Brucellosis is consistently ranked as the world’s most common and widespread zoonotic disease, meaning that it normally exists in animals but it can also infect humans. In livestock, it causes devastating production losses in low-income countries accounting in more than €3bn per year. In humans, there are 500,000 new cases annually requiring long-term hospital treatments.
Brucellosis is endemic in most Asia, Africa and LATAM and is prevalent in the EU Mediterranean regions. Also, outbreaks may take place anywhere in a global world with international trading, people travelling all around the world and potential threat of bioterrorism.

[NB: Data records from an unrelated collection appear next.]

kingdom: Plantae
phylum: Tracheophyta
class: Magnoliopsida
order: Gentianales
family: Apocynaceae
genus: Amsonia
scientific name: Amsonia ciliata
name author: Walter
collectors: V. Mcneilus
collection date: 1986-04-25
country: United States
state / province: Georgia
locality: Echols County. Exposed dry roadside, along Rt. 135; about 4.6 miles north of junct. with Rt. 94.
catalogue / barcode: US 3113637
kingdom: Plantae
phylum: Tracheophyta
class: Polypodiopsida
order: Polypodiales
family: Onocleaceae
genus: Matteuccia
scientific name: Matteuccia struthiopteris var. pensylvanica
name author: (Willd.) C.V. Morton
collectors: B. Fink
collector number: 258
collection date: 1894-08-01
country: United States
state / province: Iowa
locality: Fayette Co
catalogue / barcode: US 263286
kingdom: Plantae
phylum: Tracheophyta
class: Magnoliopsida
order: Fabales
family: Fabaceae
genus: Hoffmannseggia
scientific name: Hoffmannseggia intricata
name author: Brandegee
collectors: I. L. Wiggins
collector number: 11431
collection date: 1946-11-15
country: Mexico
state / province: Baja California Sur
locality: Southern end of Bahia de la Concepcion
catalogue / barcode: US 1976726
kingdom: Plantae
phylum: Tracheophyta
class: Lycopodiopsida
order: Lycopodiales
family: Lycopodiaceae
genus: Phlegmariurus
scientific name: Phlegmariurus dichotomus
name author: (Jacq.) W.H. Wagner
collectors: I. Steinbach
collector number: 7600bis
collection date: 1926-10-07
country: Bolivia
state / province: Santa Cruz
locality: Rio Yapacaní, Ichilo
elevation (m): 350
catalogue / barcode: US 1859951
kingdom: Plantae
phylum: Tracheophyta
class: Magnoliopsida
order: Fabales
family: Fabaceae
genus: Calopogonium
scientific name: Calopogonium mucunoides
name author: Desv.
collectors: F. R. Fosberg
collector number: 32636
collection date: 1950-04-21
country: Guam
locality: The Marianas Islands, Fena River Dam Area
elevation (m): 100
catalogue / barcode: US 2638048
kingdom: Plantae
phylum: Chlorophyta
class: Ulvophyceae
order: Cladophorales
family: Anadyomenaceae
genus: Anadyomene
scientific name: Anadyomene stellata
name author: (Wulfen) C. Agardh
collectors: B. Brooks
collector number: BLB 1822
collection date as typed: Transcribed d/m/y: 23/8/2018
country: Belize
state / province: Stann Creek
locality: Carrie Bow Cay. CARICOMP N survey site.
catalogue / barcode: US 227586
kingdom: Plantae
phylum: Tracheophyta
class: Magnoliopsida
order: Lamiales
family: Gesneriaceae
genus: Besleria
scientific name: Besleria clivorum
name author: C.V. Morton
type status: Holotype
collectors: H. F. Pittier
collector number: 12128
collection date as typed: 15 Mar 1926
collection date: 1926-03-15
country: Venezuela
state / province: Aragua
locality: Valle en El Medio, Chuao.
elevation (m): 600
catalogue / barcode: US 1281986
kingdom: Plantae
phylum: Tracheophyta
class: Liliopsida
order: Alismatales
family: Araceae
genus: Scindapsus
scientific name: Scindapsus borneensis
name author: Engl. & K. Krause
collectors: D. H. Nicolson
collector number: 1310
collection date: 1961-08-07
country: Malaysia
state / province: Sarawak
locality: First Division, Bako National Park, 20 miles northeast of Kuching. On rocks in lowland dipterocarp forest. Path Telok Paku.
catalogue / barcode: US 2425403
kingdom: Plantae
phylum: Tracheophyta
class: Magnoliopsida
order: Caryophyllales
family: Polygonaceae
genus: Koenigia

Since human vaccines are not available, the most rational approach for preventing human brucellosis is the control and eradication of infection in animals. Animal vaccines are an essential tool, but existing vaccines own some inconveniences, such as residual virulence, complex management systems and costly diagnostic techniques that are not appropriate for developing countries; in Europe, control programs are based in tests for animal check-ups and compensation to farmers for slaughter of the infected animals, with vaccination prohibited or highly restricted to areas with higher prevalence of Brucellosis. These inconveniences recommended the development of new candidate vaccines.
We are developing BGV1, a patented vaccine that has the potential of allowing, for the first time, mass vaccination of any animal at any time (including pregnant and lactating animals), which is a radical paradigm shift in Brucellosis control and eradication. It also simplifies existing vaccine management systems as it can be used without interfering standard diagnostic techniques. In our 5-year forecast, we estimate accumulated revenue and net profits of €58.29m and €15.13m a conservative projection by just reaching 86.02m animals that represent only 3.92% of our TAM, generating 1.76bn economic benefits to our users.